Os projetos a desenvolver
O programa de atividades será desenvolvido ao longo de todo o ano e inclui iniciativas estruturadas nos quatro pilares europeus (sustentabilidade, empreendedorismo e envolvimento da comunidade, digitalização e atratividade humana). Entre elas estão a expansão do programa BioRainha ou a criação da Loja Verde Caldas, na área da sustentabilidade; o lançamento da Caldas Lab Store e do prémio “Caldas com Alma”, no eixo do empreendedorismo e comunidade; o reforço do Bairro Comercial Caldas da Rainh@, com marketplace, aplicação móvel e ferramentas tecnológicas, no âmbito da digitalização. Por último, no eixo da atratividade urbana, o reforço de eventos âncora como a MESTRA, a Feira dos Frutos e o Caldas Late Night, a criação da pop-up “Criar Caldas” e o desenvolvimento de rotas comerciais e culturais, são as iniciativas previstas, com o intuito de gerar impacto duradouro, reforçando a competitividade do comércio local e a atratividade urbana.
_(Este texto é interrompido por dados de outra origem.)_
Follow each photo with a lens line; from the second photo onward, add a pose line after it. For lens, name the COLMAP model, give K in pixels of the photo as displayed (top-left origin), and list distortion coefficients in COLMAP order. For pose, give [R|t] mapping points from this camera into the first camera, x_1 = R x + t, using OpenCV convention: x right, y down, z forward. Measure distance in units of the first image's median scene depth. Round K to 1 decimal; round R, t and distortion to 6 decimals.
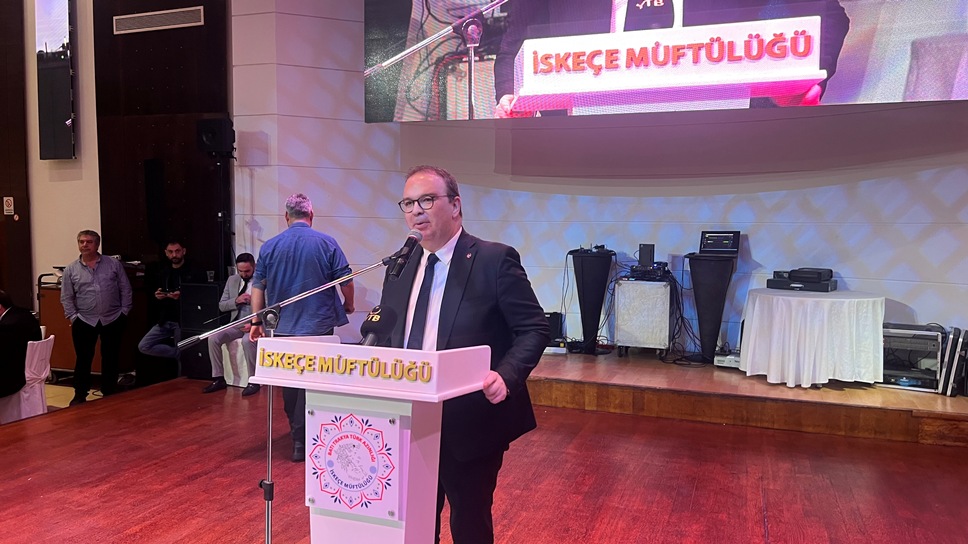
lens RADIAL K [[735.3, 0, 489.8], [0, 735.3, 275.6], [0, 0, 1]] dist [0.043924, -0.036836]
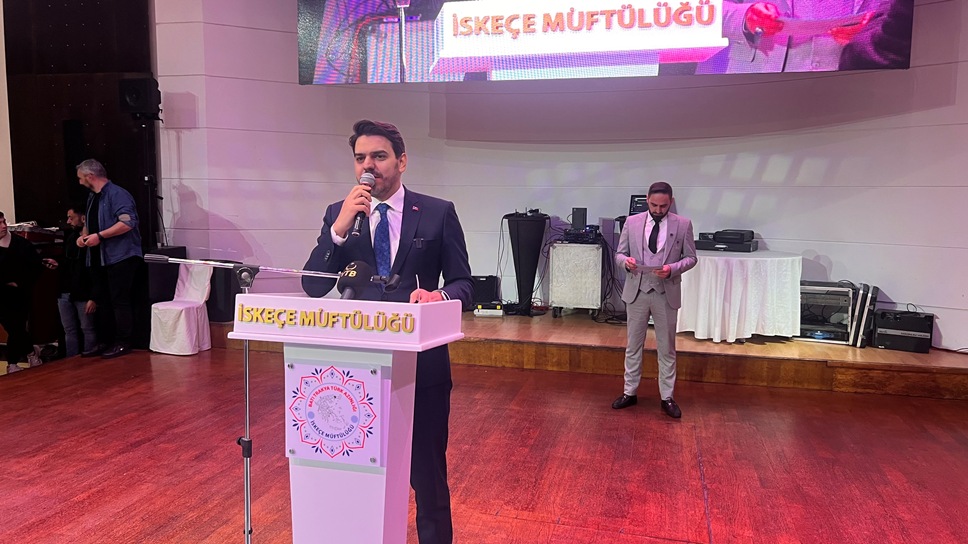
lens RADIAL K [[735.3, 0, 481.6], [0, 735.3, 265.4], [0, 0, 1]] dist [0.043924, -0.036836]
pose [[0.995515, -0.010857, 0.093980, -0.037971], [0.007960, 0.999483, 0.031153, 0.008477], [-0.094269, -0.030265, 0.995087, -0.019081]]
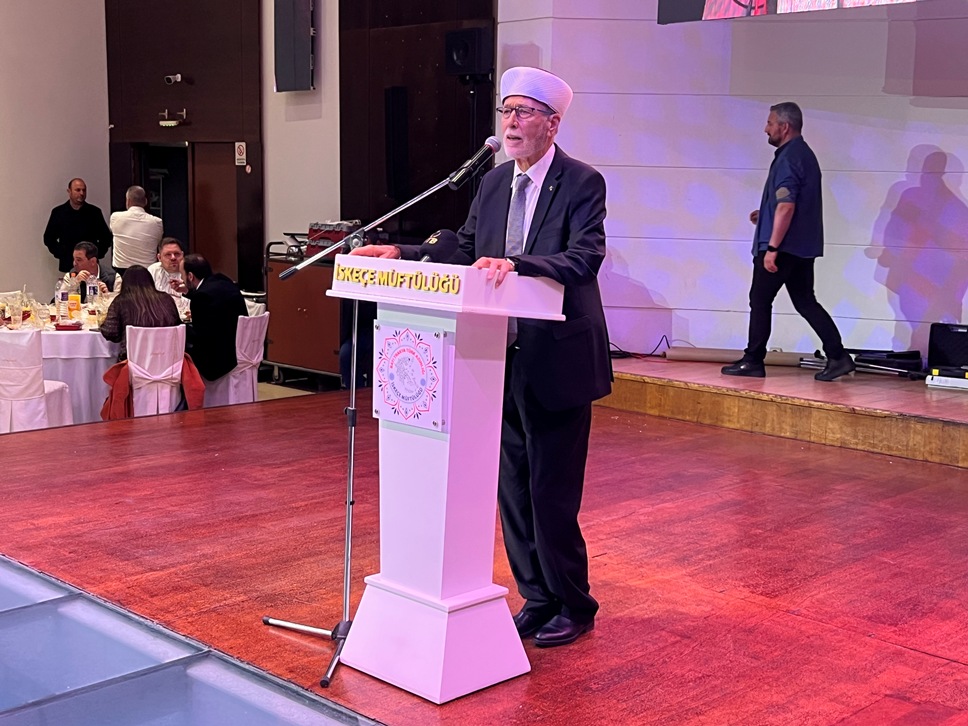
lens RADIAL K [[1307.4, 0, 473.8], [0, 1307.4, 355.7], [0, 0, 1]] dist [0.102515, 0.000000]
pose [[0.908562, 0.061248, -0.413237, 0.335835], [-0.040407, 0.997440, 0.058995, 0.056927], [0.415792, -0.036903, 0.908711, -0.325777]]
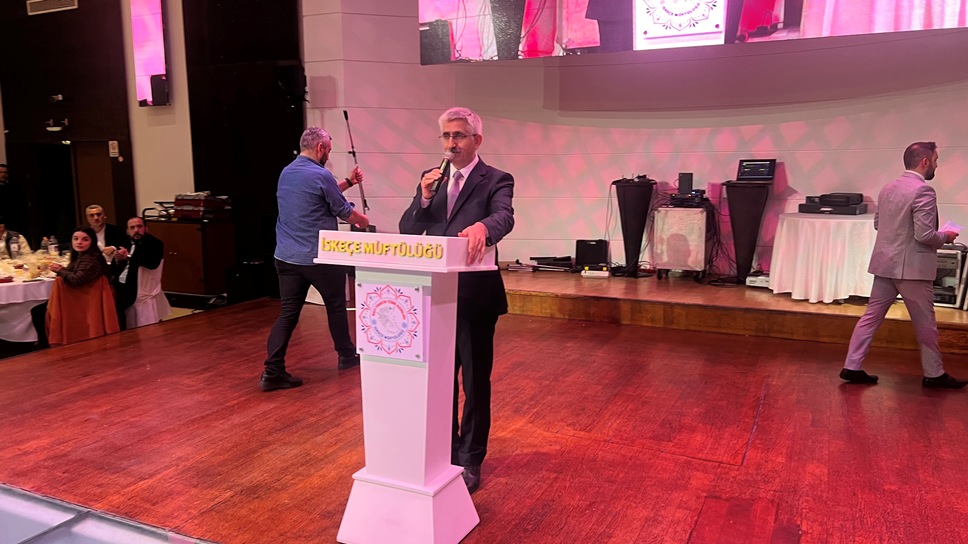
lens RADIAL K [[735.3, 0, 491.5], [0, 735.3, 254.7], [0, 0, 1]] dist [0.043924, -0.036836]
pose [[0.995512, -0.004354, -0.094535, 0.066366], [0.009304, 0.998605, 0.051984, 0.031662], [0.094177, -0.052631, 0.994163, -0.167000]]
Usar a tecnologia para reforçar a proximidade
Sara Lopes, gestora do projeto Bairro Comercial Caldas da Rainha, explicou em que consiste e como tenta criar sinergias entre comércio, educação e comunidade. Defendeu o trabalho em rede e reconheceu que o “verdadeiro desafio é usar a tecnologia para reforçar aquilo que torna o comércio local especial, a proximidade”. Durante a tarde, técnicos da autarquia abordaram a “Identidade, vitalidade e atratividade urbana e marca territorial” e a “Sustentabilidade: O comércio como o condutor da transição verde e social”.
O “Empreendedorismo e Comunidade: O Comércio como espaço de cocriação, inclusão e pertença”, foi tema para uma conversa, moderada por João Carlos Costa.
Ricardo Fernandes, vice-presidente da OesteCIM, destacou a tradição comercial da cidade e a “preocupação” que e esta comunidade intermunicipal tem tido ao nível do “financiamento e o apoio a este tipo de atividades”, nomeadamente, também, no que respeita à sua modernização.
Já o presidente da AIRO, Jorge Barosa, partilhou o projeto para a criação de uma comunidade de energia nas Caldas, que também apoia os pequenos comerciantes, enquanto que o responsável pela ACCCRO, Marcos Pinto, abordou o desafio do digital para a continuidade do pequeno comércio e a garantia de proximidade.
Por sua vez, Nicola Henriques, partilhou o trabalho criativo e de regeneração urbana feito pelos Silos-Contentor Criativo, mas também do Bazar à Noite, evento que nasceu em 2013 e que procura reativar o centro urbano e potenciar o contacto e o dinamismo comercial,levando criadores a expor os seus trabalhos em locais como a Praça da Fruta ou o Largo do Termal.
“As cidades que têm menos mercado local são cidades mais inseguras. Reconstruir imóveis devolutos como o que nós fizemos é acreditar numa segunda oportunidade”, referiu Rui Vieira, partilhando a experiência do Prontos. E, tal como nos edifícios que recupera, Rui Vieira considera que a resposta está na inclusão das pessoas e acredita que o empreendedorismo de impacto “é o único que vai perdurar nas nossas cidades”.
A cerimónia terminou como começou, com arte. O produtor e DJ caldense Stereossauro esteve em palco, acompanhado pela cantora Ana Magalhães, onde apresentou os temas 30 Metros de Água Salgada e Depressa Demais, para terminar ao som de Verdes Anos.